Anyways, watever i cud gather from ur visible reply is: i should build separate jobs for each file and add transformations and col names as n when requirement comes? Isn't there a workaround in terms of routines or unix scripting? Can any non-premium poster help me :oops: ?
will b getting a premium id soon to read ur entire reply..thanx anyways.

I think you know your solution....

Posted: Fri Feb 23, 2007 5:27 am
by s_boyapati
You have work around for this being used by our gurus over years in UNIX with Awk and perl. Develop scripts in such away to take meta data file ( contains field name and definitions) . Use one metadata file per file you want to process. Your main script should read that metadata file and use that information to apply generic functions as required. Scripts might look ugly after tons of code in them and difficult to maintain. So group the files based on definitions and type of funtions to run on them. develop template based scripts to process them. I say one script for one group of files( or family). I did that kind of work before EE was on board.

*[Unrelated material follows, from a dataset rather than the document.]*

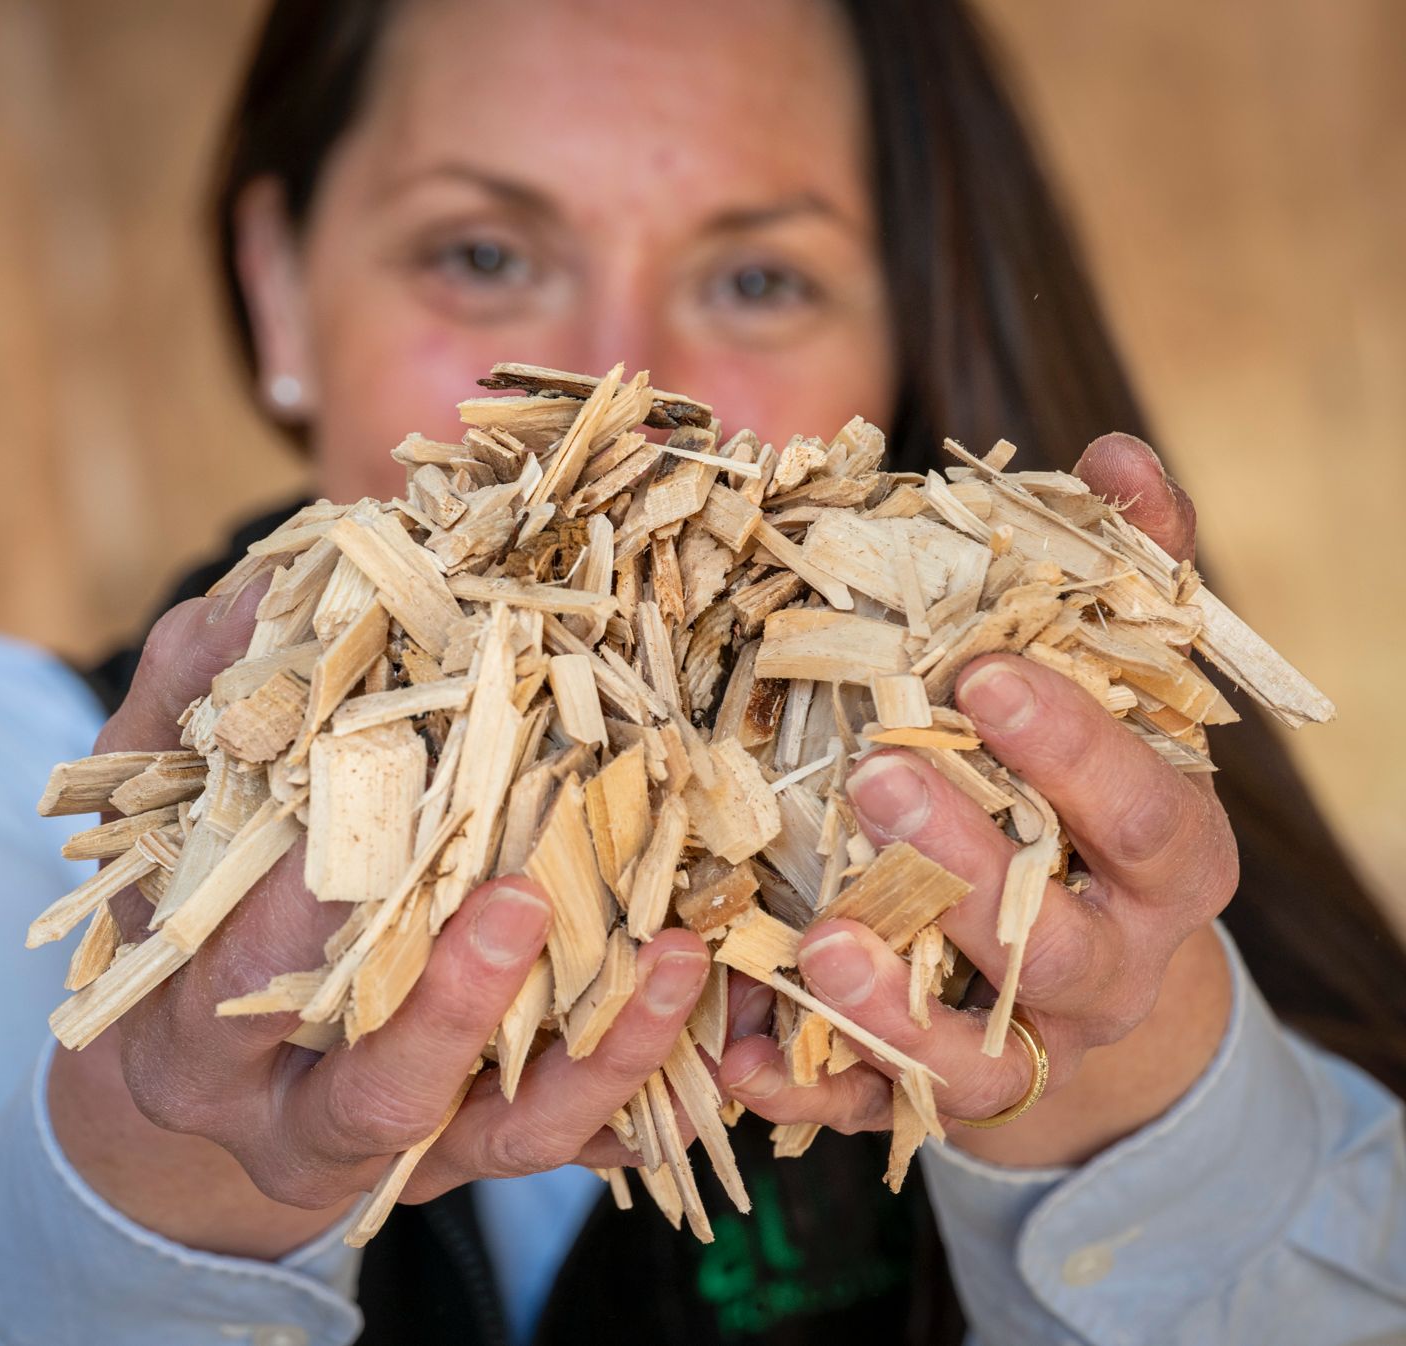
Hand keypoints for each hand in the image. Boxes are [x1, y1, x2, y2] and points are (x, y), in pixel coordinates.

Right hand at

chitrangadsingh wrote:Thanx Ray for the prompt response as always..

but guess m unlucky not to have a premium membership till yet!
Anyways, watever i cud gather from ur visible reply is: i should build separate jobs for each file and add transformations and col names as n when requirement comes? Isn't there a workaround in terms of routines or unix scripting? Can any non-premium poster help me :oops: ?
will b getting a premium id soon to read ur entire reply..thanx anyways.

Need more Details...

Posted: Fri Feb 23, 2007 5:30 am
by novneet

Can you tell me whether the metadata for all the files will be same or they will differ?
If the metadata is going to differ then, is it that all the char field will only store alphabates(not numbers).
Also is the source file going to be a delimited or fixed width and is the character field going to be in double quotes?
Please give me the above details and I might be able to help you up.

Posted: Fri Feb 23, 2007 8:15 am
by DSguru2B
I would opt for sed/awk script. That would be much easy and the code wouldnt be huge either. There are many sed one liners that perform similar tasks. The script would even be independent of the files metadata. Look into it.

Posted: Mon Feb 26, 2007 2:55 am
by chitrangadsingh
Thanks all for your time and suggestions.
Novneet: Metadata will differ. Files are fixed-length, no quote char. Let's assume char field will have only char data and numeric only number.
Let me know if you have any suggestions on this.


[quote="DSguru2B"]I would opt for sed/awk script. That would be much easy and the code wouldnt be huge either. There are many sed one liners that perform similar tasks. The script would even be independent of the files metadata. Look into it.[/quote]

Posted: Mon Feb 26, 2007 3:53 am
by novneet
Sorry, My DataStage server is down :shock: , as soon as it is up I will test and post the code.